Justice of the Federal Constitutional Court of Germany
- In office 25 April 2006 – 16 July 2018

= Michael Eichberger =

German law scientist

Michael Eichberger (born 23 June 1953) is a German law scientist who served as a justice of the Federal Constitutional Court of Germany from 2006 until 2018.

==Education==
Eichberger was born in Würzburg on 23 June 1953.

Following his first state exam in law in 1979 in Mannheim and his second one in 1981 in Baden-Württemberg, he was a research assistant at the University of Mainz until 1984. He did his doctoral dissertation there in 1985.

==Career==
===Early career===
Between 1984 and 1986, Eichberger was a judge at the administrative court in Karlsruhe. From 1986 until 1989, he worked at the Justice Ministry of Baden-Württemberg. He then worked at the Federal Constitutional Court of Germany as a research assistant until 1991. Since 1992 he was a judge at administrative court in Karlsruhe again, and in 1993 he was delegated as a judge to the Higher Administrative Court of Baden-Württemberg in Mannheim, where he stayed until 1998. Since 1998/99 he was a docent at the University of Tübingen. Between 1998 and 2006 he was a judge at the Federal Administrative Court of Germany (BVerwG) in Leipzig as well. From 1998 to 2002, he was a member of the Senate for the law concerning aliens and law of asylum. He subsequently served on the Senates for road and railway line planning, land reorganisation, revenue and tax law. In 2004, he became an honorary professor at the University of Tübingen.

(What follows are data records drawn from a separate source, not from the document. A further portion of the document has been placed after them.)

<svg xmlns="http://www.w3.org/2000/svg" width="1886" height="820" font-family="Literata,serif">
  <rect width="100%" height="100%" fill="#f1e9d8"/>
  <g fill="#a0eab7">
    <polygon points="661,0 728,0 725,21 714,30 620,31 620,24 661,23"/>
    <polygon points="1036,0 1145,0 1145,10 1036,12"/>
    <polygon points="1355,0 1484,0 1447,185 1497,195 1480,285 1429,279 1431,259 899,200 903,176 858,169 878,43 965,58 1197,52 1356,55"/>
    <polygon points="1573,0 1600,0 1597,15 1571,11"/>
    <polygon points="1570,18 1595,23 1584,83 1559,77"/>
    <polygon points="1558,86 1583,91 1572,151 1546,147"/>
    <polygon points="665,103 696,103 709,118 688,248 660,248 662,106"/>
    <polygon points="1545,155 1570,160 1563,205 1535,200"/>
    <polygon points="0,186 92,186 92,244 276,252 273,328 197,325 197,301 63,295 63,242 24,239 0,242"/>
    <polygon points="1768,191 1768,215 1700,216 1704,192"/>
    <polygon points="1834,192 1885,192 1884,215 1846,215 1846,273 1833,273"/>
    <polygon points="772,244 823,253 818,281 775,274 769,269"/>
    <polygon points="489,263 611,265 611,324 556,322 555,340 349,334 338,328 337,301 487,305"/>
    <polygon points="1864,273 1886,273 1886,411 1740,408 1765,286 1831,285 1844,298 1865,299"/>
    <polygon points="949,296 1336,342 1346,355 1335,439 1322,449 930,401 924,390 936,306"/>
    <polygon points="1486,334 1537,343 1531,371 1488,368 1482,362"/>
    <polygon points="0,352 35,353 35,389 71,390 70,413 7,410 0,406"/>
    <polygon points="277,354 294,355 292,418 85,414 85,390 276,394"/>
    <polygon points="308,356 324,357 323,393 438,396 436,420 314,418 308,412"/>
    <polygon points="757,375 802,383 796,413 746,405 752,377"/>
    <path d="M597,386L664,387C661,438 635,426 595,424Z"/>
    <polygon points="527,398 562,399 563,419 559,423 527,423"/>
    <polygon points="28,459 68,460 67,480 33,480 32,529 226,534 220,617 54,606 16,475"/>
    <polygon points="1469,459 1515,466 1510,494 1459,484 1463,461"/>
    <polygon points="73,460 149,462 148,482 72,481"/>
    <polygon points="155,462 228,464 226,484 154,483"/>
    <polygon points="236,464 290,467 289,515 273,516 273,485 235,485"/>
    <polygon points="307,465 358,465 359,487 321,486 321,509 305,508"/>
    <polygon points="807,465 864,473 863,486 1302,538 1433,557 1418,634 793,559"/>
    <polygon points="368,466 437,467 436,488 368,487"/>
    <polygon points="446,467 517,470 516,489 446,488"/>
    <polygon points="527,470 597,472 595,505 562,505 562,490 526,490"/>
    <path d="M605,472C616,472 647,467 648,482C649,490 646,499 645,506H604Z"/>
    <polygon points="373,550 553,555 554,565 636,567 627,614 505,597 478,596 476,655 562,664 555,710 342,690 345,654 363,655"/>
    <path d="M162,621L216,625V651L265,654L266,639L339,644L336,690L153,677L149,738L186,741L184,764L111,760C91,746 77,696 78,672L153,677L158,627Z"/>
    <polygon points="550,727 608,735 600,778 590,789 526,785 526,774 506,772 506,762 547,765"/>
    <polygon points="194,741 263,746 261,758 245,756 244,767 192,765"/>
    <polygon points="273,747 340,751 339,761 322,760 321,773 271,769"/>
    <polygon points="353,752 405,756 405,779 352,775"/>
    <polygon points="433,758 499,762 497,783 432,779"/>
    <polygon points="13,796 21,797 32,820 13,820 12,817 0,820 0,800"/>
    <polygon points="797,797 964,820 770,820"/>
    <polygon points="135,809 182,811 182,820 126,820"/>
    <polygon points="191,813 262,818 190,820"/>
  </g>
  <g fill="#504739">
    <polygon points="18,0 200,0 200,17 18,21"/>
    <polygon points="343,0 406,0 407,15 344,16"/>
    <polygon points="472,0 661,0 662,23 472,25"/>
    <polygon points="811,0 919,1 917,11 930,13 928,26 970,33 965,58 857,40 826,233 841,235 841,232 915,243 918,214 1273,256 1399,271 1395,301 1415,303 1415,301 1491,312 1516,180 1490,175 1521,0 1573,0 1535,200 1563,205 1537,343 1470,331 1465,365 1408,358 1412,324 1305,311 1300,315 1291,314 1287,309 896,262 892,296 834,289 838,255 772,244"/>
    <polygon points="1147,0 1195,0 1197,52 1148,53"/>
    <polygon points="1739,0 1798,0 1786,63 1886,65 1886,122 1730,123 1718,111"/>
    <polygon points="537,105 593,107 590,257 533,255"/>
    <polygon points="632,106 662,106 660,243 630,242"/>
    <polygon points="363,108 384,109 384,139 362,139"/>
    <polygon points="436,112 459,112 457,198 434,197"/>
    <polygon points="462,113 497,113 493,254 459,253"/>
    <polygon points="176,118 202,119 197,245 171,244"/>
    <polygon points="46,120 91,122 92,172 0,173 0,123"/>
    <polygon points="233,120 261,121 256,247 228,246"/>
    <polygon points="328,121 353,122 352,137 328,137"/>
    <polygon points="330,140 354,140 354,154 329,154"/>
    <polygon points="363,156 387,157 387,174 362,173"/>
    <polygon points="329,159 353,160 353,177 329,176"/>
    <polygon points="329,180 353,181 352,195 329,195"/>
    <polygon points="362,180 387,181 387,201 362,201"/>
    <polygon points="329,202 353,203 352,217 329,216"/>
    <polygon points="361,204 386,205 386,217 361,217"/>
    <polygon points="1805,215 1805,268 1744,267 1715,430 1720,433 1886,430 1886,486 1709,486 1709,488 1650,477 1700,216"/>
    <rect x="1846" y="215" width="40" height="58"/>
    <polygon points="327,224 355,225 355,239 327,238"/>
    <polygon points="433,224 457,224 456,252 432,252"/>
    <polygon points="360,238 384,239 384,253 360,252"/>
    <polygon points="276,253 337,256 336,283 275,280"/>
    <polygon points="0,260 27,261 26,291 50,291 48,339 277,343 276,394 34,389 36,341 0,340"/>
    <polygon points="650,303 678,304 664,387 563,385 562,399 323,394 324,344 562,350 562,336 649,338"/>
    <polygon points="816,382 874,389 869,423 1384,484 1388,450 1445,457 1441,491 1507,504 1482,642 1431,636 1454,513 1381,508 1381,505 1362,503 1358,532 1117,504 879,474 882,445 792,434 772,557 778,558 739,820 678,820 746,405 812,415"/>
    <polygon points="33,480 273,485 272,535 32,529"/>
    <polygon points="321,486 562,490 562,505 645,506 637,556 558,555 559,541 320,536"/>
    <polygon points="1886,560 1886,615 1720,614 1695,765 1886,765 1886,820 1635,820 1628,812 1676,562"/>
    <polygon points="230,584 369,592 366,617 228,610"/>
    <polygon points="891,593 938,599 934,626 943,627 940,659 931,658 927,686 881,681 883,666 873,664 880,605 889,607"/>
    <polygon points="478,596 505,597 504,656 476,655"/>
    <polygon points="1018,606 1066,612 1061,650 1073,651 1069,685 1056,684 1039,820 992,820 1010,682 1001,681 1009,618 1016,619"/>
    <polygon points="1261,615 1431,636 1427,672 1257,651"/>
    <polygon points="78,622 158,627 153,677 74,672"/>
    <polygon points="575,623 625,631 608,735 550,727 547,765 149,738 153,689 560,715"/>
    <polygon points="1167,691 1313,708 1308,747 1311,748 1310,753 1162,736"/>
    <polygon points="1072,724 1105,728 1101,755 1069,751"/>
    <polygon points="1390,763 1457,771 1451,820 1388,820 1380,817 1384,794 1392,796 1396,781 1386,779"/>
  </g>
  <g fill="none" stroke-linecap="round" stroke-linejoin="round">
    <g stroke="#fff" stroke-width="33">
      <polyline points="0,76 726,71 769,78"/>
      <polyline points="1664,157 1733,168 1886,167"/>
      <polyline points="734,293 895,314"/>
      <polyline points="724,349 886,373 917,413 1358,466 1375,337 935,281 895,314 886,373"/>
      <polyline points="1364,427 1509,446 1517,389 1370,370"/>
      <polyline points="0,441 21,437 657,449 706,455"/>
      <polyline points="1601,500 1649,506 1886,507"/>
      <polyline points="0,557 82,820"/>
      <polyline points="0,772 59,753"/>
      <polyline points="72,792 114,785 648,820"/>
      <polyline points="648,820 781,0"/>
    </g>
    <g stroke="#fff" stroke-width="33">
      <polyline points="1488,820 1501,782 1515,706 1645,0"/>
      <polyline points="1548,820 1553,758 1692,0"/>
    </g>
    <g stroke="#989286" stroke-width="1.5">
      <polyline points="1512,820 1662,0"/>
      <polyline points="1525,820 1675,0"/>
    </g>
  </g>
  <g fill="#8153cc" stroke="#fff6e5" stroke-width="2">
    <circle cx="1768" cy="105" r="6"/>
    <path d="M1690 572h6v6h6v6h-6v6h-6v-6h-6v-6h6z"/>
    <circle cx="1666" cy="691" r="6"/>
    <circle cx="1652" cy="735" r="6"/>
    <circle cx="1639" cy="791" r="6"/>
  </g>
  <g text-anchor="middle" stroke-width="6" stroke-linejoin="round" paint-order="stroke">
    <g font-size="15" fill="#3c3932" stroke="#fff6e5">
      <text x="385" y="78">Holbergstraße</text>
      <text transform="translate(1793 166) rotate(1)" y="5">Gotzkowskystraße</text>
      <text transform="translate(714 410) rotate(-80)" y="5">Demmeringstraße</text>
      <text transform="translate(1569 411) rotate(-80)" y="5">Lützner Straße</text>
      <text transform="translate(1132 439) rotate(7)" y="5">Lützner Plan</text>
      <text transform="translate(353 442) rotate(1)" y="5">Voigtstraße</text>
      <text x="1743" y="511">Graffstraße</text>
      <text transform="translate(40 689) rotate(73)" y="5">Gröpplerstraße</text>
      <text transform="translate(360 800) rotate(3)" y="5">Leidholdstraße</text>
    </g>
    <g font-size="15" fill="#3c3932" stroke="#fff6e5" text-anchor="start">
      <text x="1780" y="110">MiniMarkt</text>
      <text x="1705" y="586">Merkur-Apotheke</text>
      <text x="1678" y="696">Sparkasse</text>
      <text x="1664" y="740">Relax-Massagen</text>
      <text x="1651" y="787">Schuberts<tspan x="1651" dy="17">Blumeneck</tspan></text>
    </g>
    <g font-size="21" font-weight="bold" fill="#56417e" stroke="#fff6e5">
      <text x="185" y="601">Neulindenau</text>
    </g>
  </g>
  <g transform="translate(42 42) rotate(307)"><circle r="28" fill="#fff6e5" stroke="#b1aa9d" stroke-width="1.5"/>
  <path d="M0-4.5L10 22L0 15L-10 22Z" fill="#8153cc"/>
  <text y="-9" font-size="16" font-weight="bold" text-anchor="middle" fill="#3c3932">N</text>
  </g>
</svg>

===Judge of the Federal Constitutional Court of Germany===
Nominated by the CDU/CSU parliamentary group, Eichberger was appointed as a judge at the Federal Constitutional Court of Germany in April 2006. He served on the First Senate until his term expired in July 2018.

On the initiative of then-president Andreas Voßkuhle, Eichberger was one of four justices who were mandated in 2016 to draft a revised code of conduct, which set out rules for the justices' public appearances, gifts, secondary income and other aspects.